_What you need to do_
For the word "Inverter", state how many lines below contain it. Give no other text.

Task data START

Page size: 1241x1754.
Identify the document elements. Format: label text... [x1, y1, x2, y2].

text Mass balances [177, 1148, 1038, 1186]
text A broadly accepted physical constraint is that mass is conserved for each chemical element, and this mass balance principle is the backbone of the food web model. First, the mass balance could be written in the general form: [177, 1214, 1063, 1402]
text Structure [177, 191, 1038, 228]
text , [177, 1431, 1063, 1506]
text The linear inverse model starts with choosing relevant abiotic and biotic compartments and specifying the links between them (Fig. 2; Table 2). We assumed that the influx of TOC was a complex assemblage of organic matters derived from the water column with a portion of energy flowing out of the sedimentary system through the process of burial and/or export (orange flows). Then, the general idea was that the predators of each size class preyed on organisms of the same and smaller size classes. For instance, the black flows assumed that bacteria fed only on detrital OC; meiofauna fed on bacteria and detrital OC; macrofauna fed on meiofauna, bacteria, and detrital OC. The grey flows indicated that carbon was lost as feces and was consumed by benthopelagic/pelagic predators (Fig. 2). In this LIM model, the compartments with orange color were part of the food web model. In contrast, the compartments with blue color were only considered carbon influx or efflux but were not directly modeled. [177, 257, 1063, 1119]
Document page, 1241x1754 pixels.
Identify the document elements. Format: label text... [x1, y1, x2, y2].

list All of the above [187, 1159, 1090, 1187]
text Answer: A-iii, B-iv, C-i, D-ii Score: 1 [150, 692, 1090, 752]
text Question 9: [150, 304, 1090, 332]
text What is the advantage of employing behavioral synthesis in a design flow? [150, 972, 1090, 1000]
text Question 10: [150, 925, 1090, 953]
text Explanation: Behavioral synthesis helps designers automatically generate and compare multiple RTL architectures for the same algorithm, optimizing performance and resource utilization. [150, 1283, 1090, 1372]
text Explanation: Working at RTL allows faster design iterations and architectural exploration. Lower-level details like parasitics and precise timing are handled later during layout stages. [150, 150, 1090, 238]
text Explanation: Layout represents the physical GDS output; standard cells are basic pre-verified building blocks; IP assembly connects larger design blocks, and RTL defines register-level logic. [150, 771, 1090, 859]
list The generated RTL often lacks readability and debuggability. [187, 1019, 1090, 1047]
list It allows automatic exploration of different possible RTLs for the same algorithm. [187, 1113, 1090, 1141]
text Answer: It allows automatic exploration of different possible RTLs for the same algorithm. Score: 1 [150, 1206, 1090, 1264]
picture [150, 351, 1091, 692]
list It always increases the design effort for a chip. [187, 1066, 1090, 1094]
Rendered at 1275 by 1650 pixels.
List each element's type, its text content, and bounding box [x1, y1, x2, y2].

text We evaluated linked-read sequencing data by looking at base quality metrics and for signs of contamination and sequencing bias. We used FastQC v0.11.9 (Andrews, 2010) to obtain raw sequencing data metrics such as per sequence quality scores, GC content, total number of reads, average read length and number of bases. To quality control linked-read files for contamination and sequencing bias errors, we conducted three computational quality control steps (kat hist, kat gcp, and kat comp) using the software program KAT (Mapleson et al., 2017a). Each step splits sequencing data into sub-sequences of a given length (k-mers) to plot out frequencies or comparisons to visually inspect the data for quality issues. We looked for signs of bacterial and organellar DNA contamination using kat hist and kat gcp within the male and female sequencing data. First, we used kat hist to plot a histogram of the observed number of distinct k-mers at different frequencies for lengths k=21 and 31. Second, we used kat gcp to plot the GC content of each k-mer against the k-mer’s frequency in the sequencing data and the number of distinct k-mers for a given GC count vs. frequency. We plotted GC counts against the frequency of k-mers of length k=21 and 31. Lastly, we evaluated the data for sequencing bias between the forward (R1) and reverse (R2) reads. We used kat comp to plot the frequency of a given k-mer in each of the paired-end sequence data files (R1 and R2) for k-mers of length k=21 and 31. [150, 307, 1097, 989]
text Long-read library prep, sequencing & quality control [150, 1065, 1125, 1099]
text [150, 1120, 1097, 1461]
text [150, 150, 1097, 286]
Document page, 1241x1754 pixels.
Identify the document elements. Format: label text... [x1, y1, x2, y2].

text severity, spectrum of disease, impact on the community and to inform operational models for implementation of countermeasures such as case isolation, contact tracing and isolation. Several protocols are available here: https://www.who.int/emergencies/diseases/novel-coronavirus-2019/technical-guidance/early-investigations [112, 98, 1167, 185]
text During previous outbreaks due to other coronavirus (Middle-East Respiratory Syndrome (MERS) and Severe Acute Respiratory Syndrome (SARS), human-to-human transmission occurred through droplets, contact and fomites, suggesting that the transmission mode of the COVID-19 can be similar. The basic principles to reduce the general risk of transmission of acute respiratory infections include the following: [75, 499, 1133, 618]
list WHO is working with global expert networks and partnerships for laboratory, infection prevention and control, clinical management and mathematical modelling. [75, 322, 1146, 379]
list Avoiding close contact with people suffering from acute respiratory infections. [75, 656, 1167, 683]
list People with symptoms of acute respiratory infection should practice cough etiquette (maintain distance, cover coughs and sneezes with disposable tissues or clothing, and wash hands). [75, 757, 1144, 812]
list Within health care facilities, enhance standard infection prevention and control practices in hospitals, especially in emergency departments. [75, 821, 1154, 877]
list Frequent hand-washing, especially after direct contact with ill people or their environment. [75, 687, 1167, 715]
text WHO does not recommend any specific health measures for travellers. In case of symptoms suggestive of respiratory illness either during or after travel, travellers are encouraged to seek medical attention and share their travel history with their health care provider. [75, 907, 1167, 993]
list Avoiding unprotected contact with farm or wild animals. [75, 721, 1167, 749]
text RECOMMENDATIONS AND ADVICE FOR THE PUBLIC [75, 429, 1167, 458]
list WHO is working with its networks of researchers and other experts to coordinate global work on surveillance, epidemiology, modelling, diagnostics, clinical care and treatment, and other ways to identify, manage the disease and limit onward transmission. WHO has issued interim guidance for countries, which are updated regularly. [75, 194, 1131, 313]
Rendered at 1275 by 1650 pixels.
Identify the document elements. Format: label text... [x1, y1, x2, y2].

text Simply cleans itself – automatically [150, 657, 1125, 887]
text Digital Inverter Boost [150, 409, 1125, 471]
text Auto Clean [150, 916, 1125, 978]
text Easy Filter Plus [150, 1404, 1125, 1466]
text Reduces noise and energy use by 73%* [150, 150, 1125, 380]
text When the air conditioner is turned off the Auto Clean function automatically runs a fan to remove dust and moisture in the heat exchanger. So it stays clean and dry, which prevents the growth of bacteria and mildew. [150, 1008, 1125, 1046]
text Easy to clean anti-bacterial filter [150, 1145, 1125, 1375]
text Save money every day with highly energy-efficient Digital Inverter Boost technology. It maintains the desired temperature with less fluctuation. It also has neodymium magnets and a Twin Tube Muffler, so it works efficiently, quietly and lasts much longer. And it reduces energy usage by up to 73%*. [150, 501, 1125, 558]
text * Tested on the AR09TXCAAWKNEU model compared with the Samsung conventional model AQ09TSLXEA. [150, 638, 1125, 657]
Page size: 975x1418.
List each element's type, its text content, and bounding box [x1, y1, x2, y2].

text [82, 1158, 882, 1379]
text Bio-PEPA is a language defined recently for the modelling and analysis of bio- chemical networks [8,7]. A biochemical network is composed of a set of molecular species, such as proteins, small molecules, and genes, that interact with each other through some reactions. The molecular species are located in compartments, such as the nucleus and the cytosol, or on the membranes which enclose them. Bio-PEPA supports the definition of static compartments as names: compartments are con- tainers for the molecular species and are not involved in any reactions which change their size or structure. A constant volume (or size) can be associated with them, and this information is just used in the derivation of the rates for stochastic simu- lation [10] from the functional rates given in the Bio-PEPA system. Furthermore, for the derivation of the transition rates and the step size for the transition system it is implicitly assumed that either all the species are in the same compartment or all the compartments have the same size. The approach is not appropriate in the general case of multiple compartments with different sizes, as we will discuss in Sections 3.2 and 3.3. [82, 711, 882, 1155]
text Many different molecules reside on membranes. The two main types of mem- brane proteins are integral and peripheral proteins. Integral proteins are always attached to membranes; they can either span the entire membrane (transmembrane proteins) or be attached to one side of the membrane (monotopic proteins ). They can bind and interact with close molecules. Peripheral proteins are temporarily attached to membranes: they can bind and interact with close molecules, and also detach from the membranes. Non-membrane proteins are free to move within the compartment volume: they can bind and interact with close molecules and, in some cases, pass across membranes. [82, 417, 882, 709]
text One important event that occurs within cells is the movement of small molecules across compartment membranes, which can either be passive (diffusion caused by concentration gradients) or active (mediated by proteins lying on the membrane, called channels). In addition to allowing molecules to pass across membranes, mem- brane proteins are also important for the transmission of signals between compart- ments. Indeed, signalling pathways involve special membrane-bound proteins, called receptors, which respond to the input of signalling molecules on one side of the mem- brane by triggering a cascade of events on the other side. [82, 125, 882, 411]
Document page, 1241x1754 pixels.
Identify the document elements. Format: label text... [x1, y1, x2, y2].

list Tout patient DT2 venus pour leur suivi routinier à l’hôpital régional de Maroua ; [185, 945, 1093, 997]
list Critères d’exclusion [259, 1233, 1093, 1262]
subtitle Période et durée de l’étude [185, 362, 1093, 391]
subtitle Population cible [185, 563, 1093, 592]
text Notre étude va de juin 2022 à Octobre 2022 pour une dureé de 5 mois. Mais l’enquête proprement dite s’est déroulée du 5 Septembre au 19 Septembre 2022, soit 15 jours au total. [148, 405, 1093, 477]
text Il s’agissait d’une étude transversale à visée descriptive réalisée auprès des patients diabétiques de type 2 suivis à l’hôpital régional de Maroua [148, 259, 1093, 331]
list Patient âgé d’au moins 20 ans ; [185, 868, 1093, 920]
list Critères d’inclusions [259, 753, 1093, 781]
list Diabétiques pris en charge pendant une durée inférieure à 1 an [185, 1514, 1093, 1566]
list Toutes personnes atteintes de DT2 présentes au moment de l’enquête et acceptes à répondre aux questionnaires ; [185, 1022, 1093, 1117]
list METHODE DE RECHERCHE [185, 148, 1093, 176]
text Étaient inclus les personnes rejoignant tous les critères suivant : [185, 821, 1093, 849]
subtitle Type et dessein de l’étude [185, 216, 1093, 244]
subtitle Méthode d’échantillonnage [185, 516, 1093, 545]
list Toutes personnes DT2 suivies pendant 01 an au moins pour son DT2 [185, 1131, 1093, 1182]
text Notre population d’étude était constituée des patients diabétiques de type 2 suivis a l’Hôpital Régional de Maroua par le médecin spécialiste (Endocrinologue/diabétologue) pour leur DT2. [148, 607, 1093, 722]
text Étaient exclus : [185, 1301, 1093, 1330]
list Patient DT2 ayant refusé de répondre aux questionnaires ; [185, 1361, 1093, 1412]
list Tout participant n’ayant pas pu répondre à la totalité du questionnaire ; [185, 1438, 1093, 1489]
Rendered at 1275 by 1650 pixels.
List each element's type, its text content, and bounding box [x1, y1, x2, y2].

Task data END

_Output below_
2